CONSIGNA A:
Por favor, traduce al inglés esta oración del fragmento sobre la memoria: «Los libros de Primo Levi son Historia porque son memoria transmitida.»
CONSIGNA B:
Enumera los tres participios con los que el fragmento sobre la memoria describe lo que se hizo a los seis millones de mujeres, hombres y niños.

FRAGMENTO DEL DOCUMENTO:
----------------------------------------

La memoria es la vida
dentro del alma. La memoria es aquel que
recibe de boca de alguien la narración de sus antepasados con el compromiso de
transmitirla a sus descendientes en una cadena solidaria que en la misma acción
transmisora vela por su pervivencia. La
memoria se vincula a lo privado, a la biografía de los próximos. La memoria es
la subsistencia de nuestros seres queridos, de nuestros amigos que dejaron el
camino, y también supervivencia de los
desconocidos a los que adeudamos un homenaje y nuestro reconocimiento por recordarnos
con su sacrificio quiénes fueron o son nuestros enemigos.
Si eso es la memoria,
entonces la memoria es la Historia.
Estos días se conmemora la liberación de Auschwitz y Mathausen. Cualquiera que desee saber cómo se sufría, se sobrevivía
y finalmente se moría allí debería leer los libros de Primo Levi. Los libros de
Primo Levi son Historia porque son memoria transmitida. Pero para poder abarcar
la Historia de la mayor barbarie humana de la que tenemos noticia, para
descifrar la verdad del sinsentido, del
dolor y del horror de ese sacrificio en el tiempo, deberíamos leer con los ojos del alma un libro escrito por
cada uno de los seis millones de mujeres, hombres y niños que fueron deshumanizados, sometidos y asesinados en campos de exterminio nazis.

----------------------------------------

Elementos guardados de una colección
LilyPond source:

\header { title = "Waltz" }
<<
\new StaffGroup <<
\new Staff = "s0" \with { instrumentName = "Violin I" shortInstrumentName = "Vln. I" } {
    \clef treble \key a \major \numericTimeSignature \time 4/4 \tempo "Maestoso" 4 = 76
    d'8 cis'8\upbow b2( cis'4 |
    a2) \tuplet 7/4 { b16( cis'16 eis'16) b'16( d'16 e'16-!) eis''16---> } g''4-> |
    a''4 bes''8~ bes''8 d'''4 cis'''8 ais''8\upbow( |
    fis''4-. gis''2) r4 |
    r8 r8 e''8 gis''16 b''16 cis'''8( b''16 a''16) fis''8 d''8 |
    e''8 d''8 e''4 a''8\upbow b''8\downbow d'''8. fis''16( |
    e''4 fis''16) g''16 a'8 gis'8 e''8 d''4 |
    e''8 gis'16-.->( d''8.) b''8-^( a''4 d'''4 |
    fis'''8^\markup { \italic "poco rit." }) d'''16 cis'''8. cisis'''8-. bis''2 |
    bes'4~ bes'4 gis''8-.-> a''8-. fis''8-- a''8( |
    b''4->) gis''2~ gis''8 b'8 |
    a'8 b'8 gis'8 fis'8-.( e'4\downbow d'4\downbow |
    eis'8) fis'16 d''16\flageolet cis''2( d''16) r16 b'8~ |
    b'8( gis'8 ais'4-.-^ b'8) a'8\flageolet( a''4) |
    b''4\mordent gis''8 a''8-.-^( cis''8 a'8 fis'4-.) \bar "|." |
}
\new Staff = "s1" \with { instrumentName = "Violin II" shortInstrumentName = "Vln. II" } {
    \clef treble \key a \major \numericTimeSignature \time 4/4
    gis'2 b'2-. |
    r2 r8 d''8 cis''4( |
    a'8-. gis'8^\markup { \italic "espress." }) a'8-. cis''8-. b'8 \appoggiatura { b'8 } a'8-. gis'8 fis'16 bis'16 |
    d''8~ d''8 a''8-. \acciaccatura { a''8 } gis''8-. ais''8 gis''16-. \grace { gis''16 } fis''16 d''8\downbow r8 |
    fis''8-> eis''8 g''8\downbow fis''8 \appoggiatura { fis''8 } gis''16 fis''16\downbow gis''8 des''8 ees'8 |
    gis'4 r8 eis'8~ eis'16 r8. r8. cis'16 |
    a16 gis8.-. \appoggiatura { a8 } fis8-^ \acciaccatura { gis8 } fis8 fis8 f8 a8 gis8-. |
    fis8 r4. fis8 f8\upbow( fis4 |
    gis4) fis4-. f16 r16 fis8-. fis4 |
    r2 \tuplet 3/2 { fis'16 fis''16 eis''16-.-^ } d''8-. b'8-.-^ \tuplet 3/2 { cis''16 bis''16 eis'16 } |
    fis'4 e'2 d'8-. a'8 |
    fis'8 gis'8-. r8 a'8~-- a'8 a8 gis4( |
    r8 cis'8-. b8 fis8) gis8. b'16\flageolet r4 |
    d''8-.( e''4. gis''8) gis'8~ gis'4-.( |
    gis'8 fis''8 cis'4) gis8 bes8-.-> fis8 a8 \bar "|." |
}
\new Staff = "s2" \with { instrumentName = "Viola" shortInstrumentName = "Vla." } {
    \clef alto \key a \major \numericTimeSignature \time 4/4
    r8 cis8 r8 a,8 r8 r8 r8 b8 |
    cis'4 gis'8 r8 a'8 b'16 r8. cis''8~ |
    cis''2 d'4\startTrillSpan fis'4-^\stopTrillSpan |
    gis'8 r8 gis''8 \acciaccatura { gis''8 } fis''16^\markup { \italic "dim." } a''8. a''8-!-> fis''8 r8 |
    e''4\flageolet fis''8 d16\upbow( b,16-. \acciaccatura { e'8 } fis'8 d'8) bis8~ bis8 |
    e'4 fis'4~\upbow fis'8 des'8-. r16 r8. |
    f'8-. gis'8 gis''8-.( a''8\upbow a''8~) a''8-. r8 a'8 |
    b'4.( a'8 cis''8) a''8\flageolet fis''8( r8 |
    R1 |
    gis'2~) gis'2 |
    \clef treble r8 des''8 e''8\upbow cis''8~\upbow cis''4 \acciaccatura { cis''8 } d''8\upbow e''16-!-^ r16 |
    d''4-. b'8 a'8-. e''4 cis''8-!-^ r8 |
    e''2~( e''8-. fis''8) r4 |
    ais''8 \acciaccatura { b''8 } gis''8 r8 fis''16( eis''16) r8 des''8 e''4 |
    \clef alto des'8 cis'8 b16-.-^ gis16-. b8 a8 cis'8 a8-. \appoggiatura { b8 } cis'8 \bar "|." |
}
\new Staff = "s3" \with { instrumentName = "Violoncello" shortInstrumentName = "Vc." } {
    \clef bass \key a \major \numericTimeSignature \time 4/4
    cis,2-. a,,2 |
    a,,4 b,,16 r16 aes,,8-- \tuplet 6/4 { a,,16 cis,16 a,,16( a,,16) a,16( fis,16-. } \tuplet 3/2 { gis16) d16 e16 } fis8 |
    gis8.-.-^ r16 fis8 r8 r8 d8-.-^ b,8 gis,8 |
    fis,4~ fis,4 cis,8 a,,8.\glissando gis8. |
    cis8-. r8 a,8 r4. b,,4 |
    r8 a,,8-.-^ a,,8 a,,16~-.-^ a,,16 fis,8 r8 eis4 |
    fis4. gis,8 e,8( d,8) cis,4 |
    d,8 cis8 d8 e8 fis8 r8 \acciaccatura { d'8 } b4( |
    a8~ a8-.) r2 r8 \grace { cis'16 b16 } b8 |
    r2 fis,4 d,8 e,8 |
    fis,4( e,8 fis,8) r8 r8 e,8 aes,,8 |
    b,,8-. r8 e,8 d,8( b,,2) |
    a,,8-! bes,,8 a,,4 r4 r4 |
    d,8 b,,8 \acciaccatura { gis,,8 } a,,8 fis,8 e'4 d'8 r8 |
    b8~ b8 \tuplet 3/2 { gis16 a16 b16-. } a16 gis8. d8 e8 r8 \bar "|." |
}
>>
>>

----------------------------------------

ESPACIO DE RESPUESTA A:
Primo Levi's books are History because they are transmitted memory.

ESPACIO DE RESPUESTA B:
deshumanizados, sometidos, asesinados